Sahne Sanatları ve Opera bölümünden mezun olduğum için oyunculuk işimin bir parçası. Bu açıdan oyunculuğa sıcak bakıyorum.

 

Peki, kendinizi nasıl bir karakteri canlandırırken hayal ediyorsunuz? İnsanlar Kaan Şolcum’u ekranda nasıl tanıyabilirler?

Hayat sizin için hazırladıklarını bir yerde bekletiyor. Zamanı geldiğinde de onu size sunuyor. Oynadığım reklam filmine baktığımızda hem kendi enstrümanıyla bu kadar bağdaşan hem de isminin bu kadar ön plana çıktığı bir sanatçının daha önce görülmediğini söyleyebilirim. Reklam filmlerinde sanatçı boyutunun da yer alması çok nadir gelişen bir durumdur. Bunun ileriki dönemde gerçekleşecek güzel şeylerin habercisi olduğunu düşünüyorum.

 

“DAVUL çALMAK VE MüZİK BENİM İçİN BİR HOBİ”

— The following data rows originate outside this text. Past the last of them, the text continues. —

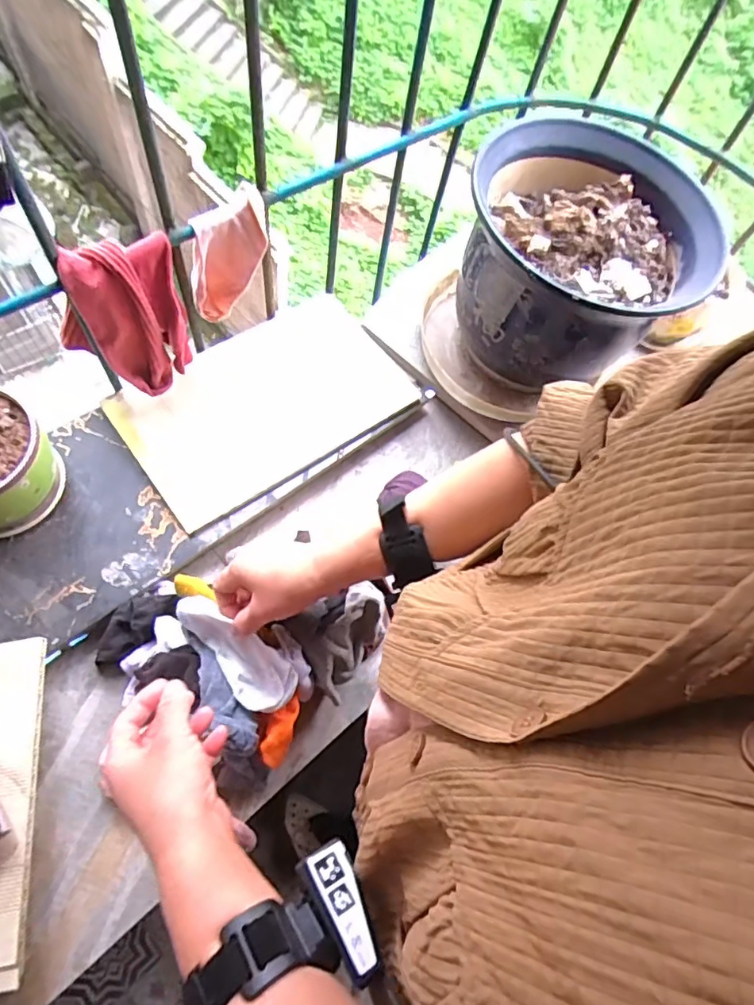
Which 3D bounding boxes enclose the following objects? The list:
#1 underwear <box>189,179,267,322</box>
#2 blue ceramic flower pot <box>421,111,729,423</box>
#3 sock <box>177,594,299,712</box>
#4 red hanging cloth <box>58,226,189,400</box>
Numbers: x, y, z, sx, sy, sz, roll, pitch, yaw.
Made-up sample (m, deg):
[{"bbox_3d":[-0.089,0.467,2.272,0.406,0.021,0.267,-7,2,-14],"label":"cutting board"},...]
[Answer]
[{"bbox_3d":[-0.171,-0.261,0.600,0.072,0.165,0.036,3,59,-29],"label":"underwear"},{"bbox_3d":[0.214,-0.272,0.679,0.272,0.227,0.277,8,63,3],"label":"blue ceramic flower pot"},{"bbox_3d":[-0.134,0.138,0.511,0.133,0.033,0.050,41,68,6],"label":"sock"},{"bbox_3d":[-0.260,-0.188,0.567,0.128,0.167,0.052,-19,65,-11],"label":"red hanging cloth"}]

Sanatçıların ilham kaynakları vardır ve sürekli kendilerini yenileyerek o ilham kaynaklarını beslerler. Peki, siz nasıl yaşamaktan hoşlanırsınız? İş dışında neler yaparsınız? Sizi hayatta mutlu eden şeyler nelerdir?

Davul çalmak ve müzik benim için bir hobi. Bu açıdan hiçbir zaman çalıştığımı düşünmedim. Beni hayatta sakinlik, huzur ve doğada kendimle baş başa kalmak çok mutlu eder. Sağlığıma çok dikkat ederim. Dengeli beslenirim. Spor yaparım. Kişisel bakımıma özen gösteririm. Bunların dışında balık tutarım. çok fazla seyahat ederim. Ağırlıklı olarak Türkiye’yi gezerim. çünkü ülkemiz kadar her bir köşesi ayrı güzel bir yerin olduğunu düşünmüyorum.